De Caparrós à pós-verdade

Leio Martín Caparrós, na Lusa:

Isto da pós-verdade, de que se fala tanto, é uma forma de nos convencer de que antes não se fazia o que agora se faz. Tenho 44 anos de jornalismo e não tenho de todo a sensação de que hoje se invente mais do que antes (…). Se contasses uma mentira há 20 anos, num jornal de Barcelona, havia um universo limitado de gente que te podia desmentir. Já não podes fazer mais isso. Se mentes, se copias, se plagias, é muito provável que haja alguém, do outro lado do mundo, ou perto de tua casa, que se aperceba disso.

Martín Caparrós

Vencedor do Prémio Maria Moors Cabot, da Universidade de Columbia, atribuído a repórteres de “grande coragem, convicções e mestria”,  Caparrós passou por Lisboa, para discutir jornalismo, no XXIII Fórum Euro-Latino-Americano de Comunicação, organizado pela Associação de Jornalistas Europeus e pela Fundação Gabriel García Márquez.

A ideia do jornalista argentino, autor do livro-reportagem A Fomeé apelativa, mas o repórter parece cair numa confusão comum entre conceitos, ao circunscrever a análise da pós-verdade à realidade das fake news. Estando relacionados, os termos representam, na minha interpretação, realidades apenas parcialmente paralelas. A pós-verdade não se reduz às notícias falsas.
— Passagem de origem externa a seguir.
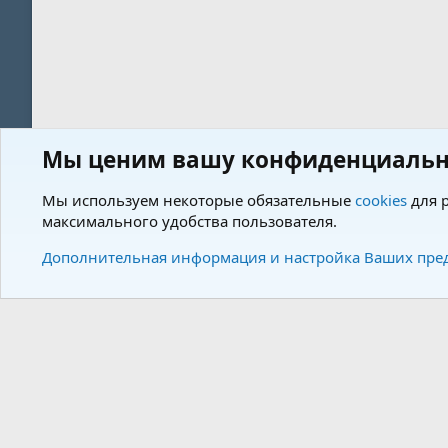
Мы ценим вашу конфиденциальн
Форум
Пользователи
Мы используем некоторые обязательные
cookies
для р
максимального удобства пользователя.
Cookies
Charm by DCom
Russian (RU)
Дополнительная информация и настройка Ваших пре
Community plat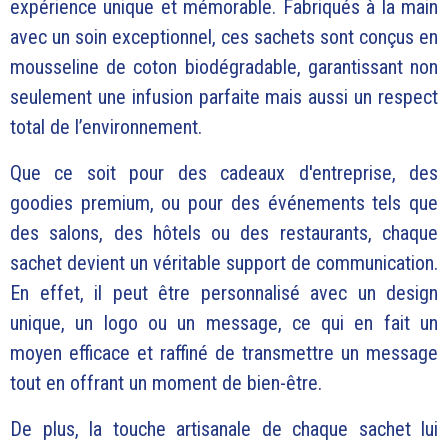
expérience unique et mémorable. Fabriqués à la main
avec un soin exceptionnel, ces sachets sont conçus en
mousseline de coton biodégradable, garantissant non
seulement une infusion parfaite mais aussi un respect
total de l’environnement.
Que ce soit pour des cadeaux d'entreprise, des
goodies premium, ou pour des événements tels que
des salons, des hôtels ou des restaurants, chaque
sachet devient un véritable support de communication.
En effet, il peut être personnalisé avec un design
unique, un logo ou un message, ce qui en fait un
moyen efficace et raffiné de transmettre un message
tout en offrant un moment de bien-être.
De plus, la touche artisanale de chaque sachet lui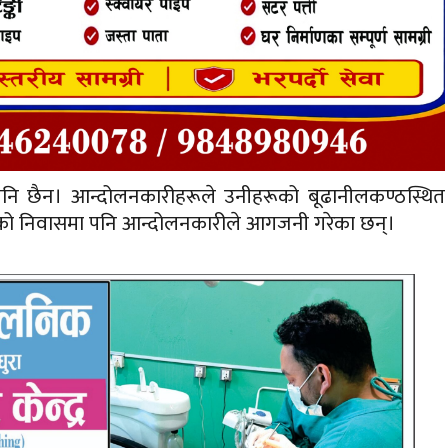
पनि छैन। आन्दोलनकारीहरूले उनीहरूको बूढानीलकण्ठस्थित
को निवासमा पनि आन्दोलनकारीले आगजनी गरेका छन्।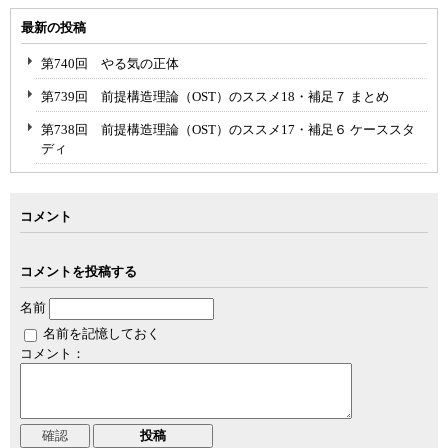
最新の投稿
第740回 やる気の正体
第739回 前提構造理論（OST）のススメ18・補足７ まとめ
第738回 前提構造理論（OST）のススメ17・補足６ ケーススタ
ディ
コメント
コメントを投稿する
名前
名前を記憶しておく
コメント：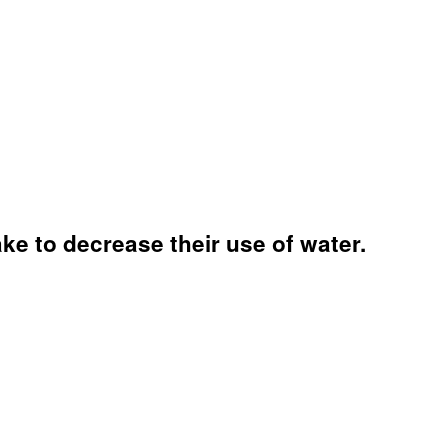
ke to decrease their use of water.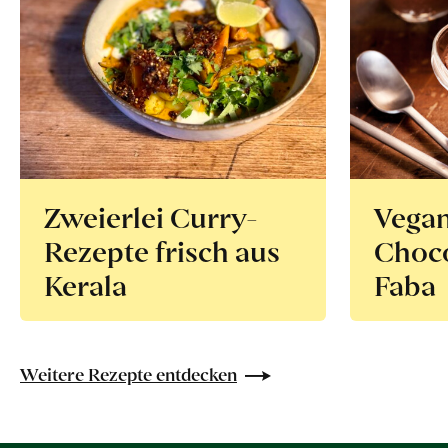
Zweierlei Curry-
Vega
Rezepte frisch aus
Choco
Kerala
Faba
Weitere Rezepte entdecken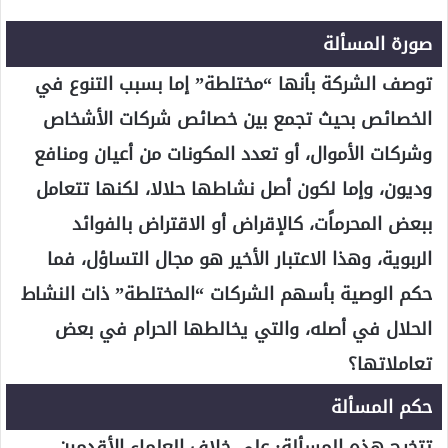
صورة المسألة
توصف الشركة بأنها “مختلطة” إما بسبب التنوع في
الخصائص بحيث تجمع بين خصائص شركات الأشخاص
وشركات الأموال، أو تعدد المكونات من أعيان ومنافع
وديون، وإما لكون أصل نشاطها حلالا، لكنها تتعامل
ببعض المحرماًت، كالإقراض أو الاقتراض بالفوائد
الربوية، وهذا الاعتبار الأخير هو مجال التساؤل، فما
حكم الوصية بأسهم الشركات “المختلطة” ذات النشاط
الحلال في أصله، والتي يخالطها الحرام في بعض
تعاملاتها؟
حكم المسألة
تتخرج هذه المسألة: على خلاف العلماء الأقدمين –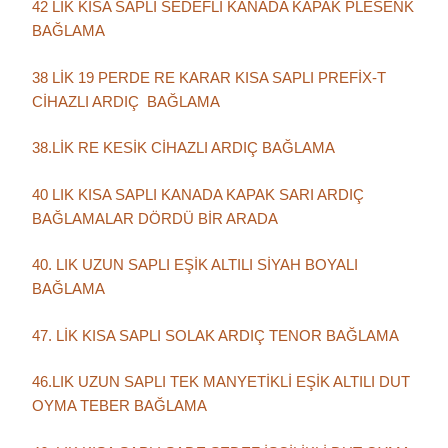
42 LİK KISA SAPLI SEDEFLİ KANADA KAPAK PLESENK
BAĞLAMA
38 LİK 19 PERDE RE KARAR KISA SAPLI PREFİX-T
CİHAZLI ARDIÇ BAĞLAMA
38.LİK RE KESİK CİHAZLI ARDIÇ BAĞLAMA
40 LIK KISA SAPLI KANADA KAPAK SARI ARDIÇ
BAĞLAMALAR DÖRDÜ BİR ARADA
40. LIK UZUN SAPLI EŞİK ALTILI SİYAH BOYALI
BAĞLAMA
47. LİK KISA SAPLI SOLAK ARDIÇ TENOR BAĞLAMA
46.LIK UZUN SAPLI TEK MANYETİKLİ EŞİK ALTILI DUT
OYMA TEBER BAĞLAMA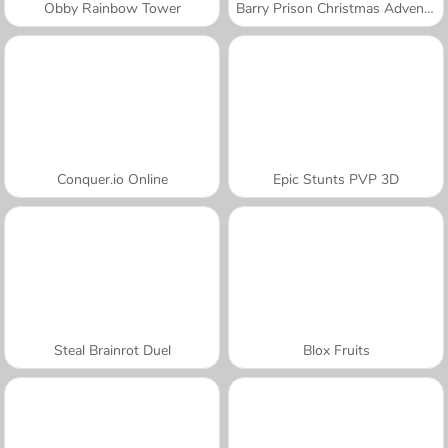
Obby Rainbow Tower
Barry Prison Christmas Adventure
Conquer.io Online
Epic Stunts PVP 3D
Steal Brainrot Duel
Blox Fruits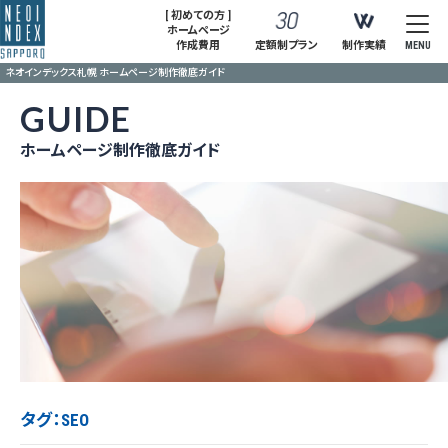
[ 初めての方 ]
ホームページ
作成費用
定額制プラン
制作実績
MENU
ネオインデックス札幌 ホームページ制作徹底ガイド
GUIDE
ホームページ制作徹底ガイド
タグ：SEO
Sim, aquilo a que hoje chamamos de fake news corresponde a uma realidade tão antiga como o próprio jornalismo (ou anterior a este). A contra-informação, os boatos, as mentiras estão intrinsecamente associados à prática jornalística e à vida em sociedade. E a viralidade que hoje lhes está subjacente funciona nos dois sentidos: é mais fácil propagar uma mentira, mas é também mais fácil combate-la.

A pós-verdade, porém, assume contornos mais profundos, relacionados com as alterações que experimentamos nas nossas comunidades e que, partindo da esfera mediática, atingem planos mais pessoais/emocionais. Todos gostamos de ter razão, mas ter razão sobre um determinado assunto deixou de significar estar certo sobre esse tema. A verdade objectiva conta menos do que as nossas convicções pessoais. “Eu acredito, logo estou certo”.

Esse ‘ímpeto do eu’ é favorecido pelo factor de tribalização oferecido pelos novos espaços públicos virtuais, como é o caso das redes sociais, nos quais facilmente assumimos o papel que quisermos desempenhar e onde nos rodeamos de pessoas que, pensando como nós, nos oferecem poucas oportunidades de contraditório. Olhar para a forma de trabalho do algorítmico do Facebook é uma boa forma de compreender como é que este processo actua e nos leva a uma falsa ideia de consenso: os amigos que mais nos aparecem no feed são aqueles com quem temos mais ‘coisas em comum’; as sugestões de amizade, a publicidade, as páginas propostas estão directamente relacionadas com os nossos gostos, pesquisas e interacções. Ou seja, somos levados a criar à nossa volta uma rede que nasce e se multiplica a partir da partilha de interesses.

Nesta discussão, creio que a maior crítica [justa] que podemos fazer aos media é por omissão: por não terem conseguido assumir a dianteira, acompanhando os processos recentes de transformação social e antecipando que as necessidades do público estavam, também elas, a mudar.

A pós-verdade combate-se com uma sociedade mais esclarecida, com maiores níveis de educação mas, acima de tudo, com maior grau de literacia mediática e com cidadãos melhor preparados, mais aptos a questionar e criticar, que não se contentem com o óbvio e que ponham em causa as suas próprias convicções. Partilho com o Caparrós a ideia de que o jornalismo não está em crise. A crise está nos modelos de negócio. Dito isto, é precisamente por acreditar na continuada centralidade do jornalismo que acredito no seu papel catalisador da mudança necessária, no seu regresso ao centro mediático, que deve ser seu, assim saiba ser digno do lugar.